Выбрать главу

Поэтому Второй дед не задерживался в сетчатке смотрящего, просачивался сквозь нее, оставался смутным силуэтом; ты скорее запоминал его профиль, чем фас, он всегда словно оказывался повернут боком, чем-то заслонен, находился будто бы в толпе, среди кого-то, даже если был один; запоминалась одежда, может быть, разворот плечей, что-то из походки, но все это не создавало цельного портрета.

Сейчас, пытаясь представить его лицо, я вижу какие-то моменты воспоминаний, в которых оно обязательно должно быть, вижу фотографически точно, но лица там нет; оно словно засвечено. Я могу перечислить внешние приметы — среднего роста, худощавый, седоволосый, но ключ к описанию лежит не в них; скорее — в том слое восприятия, где впечатление уже не связано напрямую с тем, что мы видим.

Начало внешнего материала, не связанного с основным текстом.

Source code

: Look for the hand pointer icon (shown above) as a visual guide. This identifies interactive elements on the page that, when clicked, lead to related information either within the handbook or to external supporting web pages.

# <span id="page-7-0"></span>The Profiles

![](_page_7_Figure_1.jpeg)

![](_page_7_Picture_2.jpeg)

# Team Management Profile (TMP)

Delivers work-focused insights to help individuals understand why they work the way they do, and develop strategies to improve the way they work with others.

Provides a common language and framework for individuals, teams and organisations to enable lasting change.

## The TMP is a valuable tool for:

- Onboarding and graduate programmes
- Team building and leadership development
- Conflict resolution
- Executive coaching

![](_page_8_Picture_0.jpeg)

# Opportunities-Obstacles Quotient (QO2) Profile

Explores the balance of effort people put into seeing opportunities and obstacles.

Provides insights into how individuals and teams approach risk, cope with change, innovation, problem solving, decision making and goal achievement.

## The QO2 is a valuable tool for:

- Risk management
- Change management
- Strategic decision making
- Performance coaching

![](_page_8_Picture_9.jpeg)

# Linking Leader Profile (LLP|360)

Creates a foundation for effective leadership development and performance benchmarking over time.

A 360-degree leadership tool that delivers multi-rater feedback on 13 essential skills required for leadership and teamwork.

Второй дед — только так; когда ты произносил его настоящее имя, тебе казалось, что ты бросаешь записку через вспаханную следовую полосу, какие опоясывают границу, но записка всегда не долетает, падает на полдороге; ты зовешь человека по имени, но звук этого имени не порождает между вами никакой сцепки, никакой близости; анонимное числительное — Второй дед — отвечало действительному твоему ощущению.

Второй дед не был мне родственником; сосед по дачному участку, слепой старик-садовод. Всю прошлую жизнь будто бы стянутый жестким контуром армейского или какого-то другого кителя, он носил теперь только мягкие, следующие вольности тела льняные ткани; он ослеп давно, за десятилетия до моего рождения; он как бы прошел сквозь свою незрячесть, сквозь привычки, закабаляющие слепца в его слепоте, и был свободен в неспособности видеть; он свел свою жизнь к нескольким маршрутам, главный из которых был из дома на дачу и обратно, в быту положился на домработницу — и с годами на слухе и осязании сотворил в голове образ того усеченного пространства, которое отвел себе для обитания.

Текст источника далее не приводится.